British top brass weren’t particularly happy about fun being poked at the war effort, even though the contributors were battling bombardment and gas attacks. “Articles, poems and drawings were being submitted from the trenches and the proofs were being checked in the trenches and Ian has an original copy of the paper which was sent to him by someone who had seen the film. It has mud on it because these publications were passed around and enjoyed.”

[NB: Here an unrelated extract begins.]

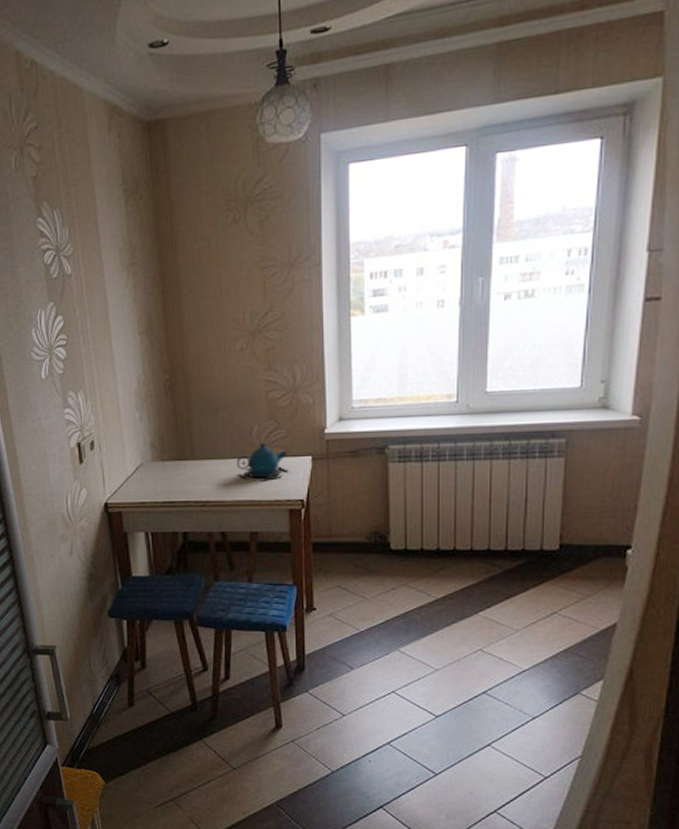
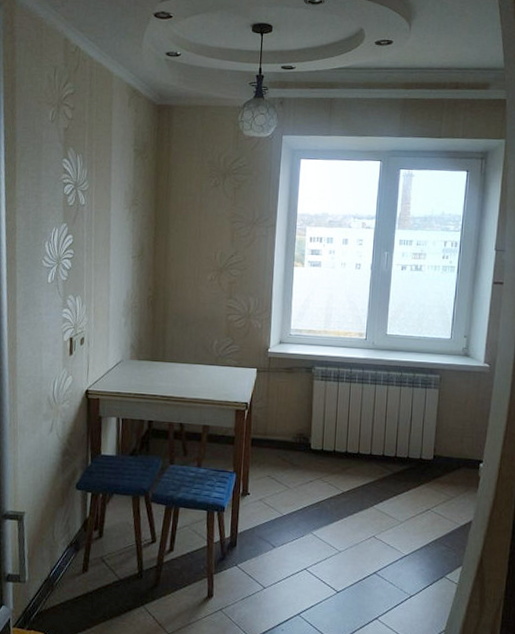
teapot: present [236,441,289,480] -> none [197,353,239,384]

Parfitt co-founded the Renaissance Theatre Company with Kenneth Branagh on a series of Shakespeare productions and went on to Oscar and Bafta success as a film producer. Henry V, Peter’s Friends, Much Ado About Nothing, Mary Shelley’s Frankenstein, The Madness of King George, The Wings of the Dove, Twelfth Night, Shakespeare in Love, My Week With Marilyn and Loving Vincent are just some of Parfitt’s projects.

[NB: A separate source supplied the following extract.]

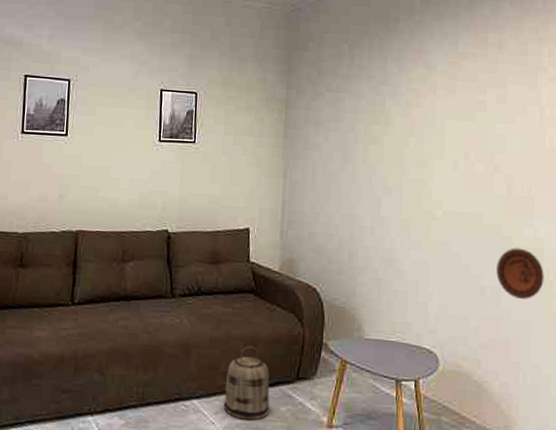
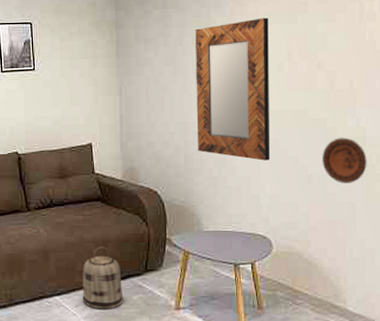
home mirror: none [364,112,446,266] -> present [195,17,271,161]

He father fought in the First World War and didn’t talk about it. “He was an older dad because he was born in 1897 and was wounded at The Somme. He was shot by a sniper and saved by the Germans who sent him to Switzerland, where he sat out the rest of the war. My father lost two brothers and this project has been fascinating for me because he never talked about his war service. We’ve all found out things in the process of developing the Wipers Times.

“I found out a lot through my half-brother from an earlier marriage who had researched him and tried to find out the truth because my father had been inclined to make things up. I remember looking at his dentures as a small child and he said, ‘I lost my teeth during the war’ and I now think, ‘Did he?’ Probably he got them pulled out with lots of people of his generation,” says Parfitt.

His Trademark Touring company have got in touch with relatives of Roberts and Pearson, who have come to see the show, and provided extra material including an unfinished memoir from Roberts.

“That gave us extra lines and also information from Pearson and we were fortunate to take part in the recent commemoration in Ypres and performed in the town square and some of the cast stepped in for relatives and read over the graves which they found incredibly affecting.”

The cast includes Kevin Brewer (Henderson), Clio Davies (Lady Somersby/Madame Fifi), Sam Ducane (Lieutenant-Colonel Howfield), James Dutton (Captain Roberts), George Kemp (Lieutenant Pearson), Chris Levens (Dodd), Dan Mersh (General Mitford), Jake Morgan (Barnes), Joseph Reed (Bobby) and Emilia Williams (Kate Roberts).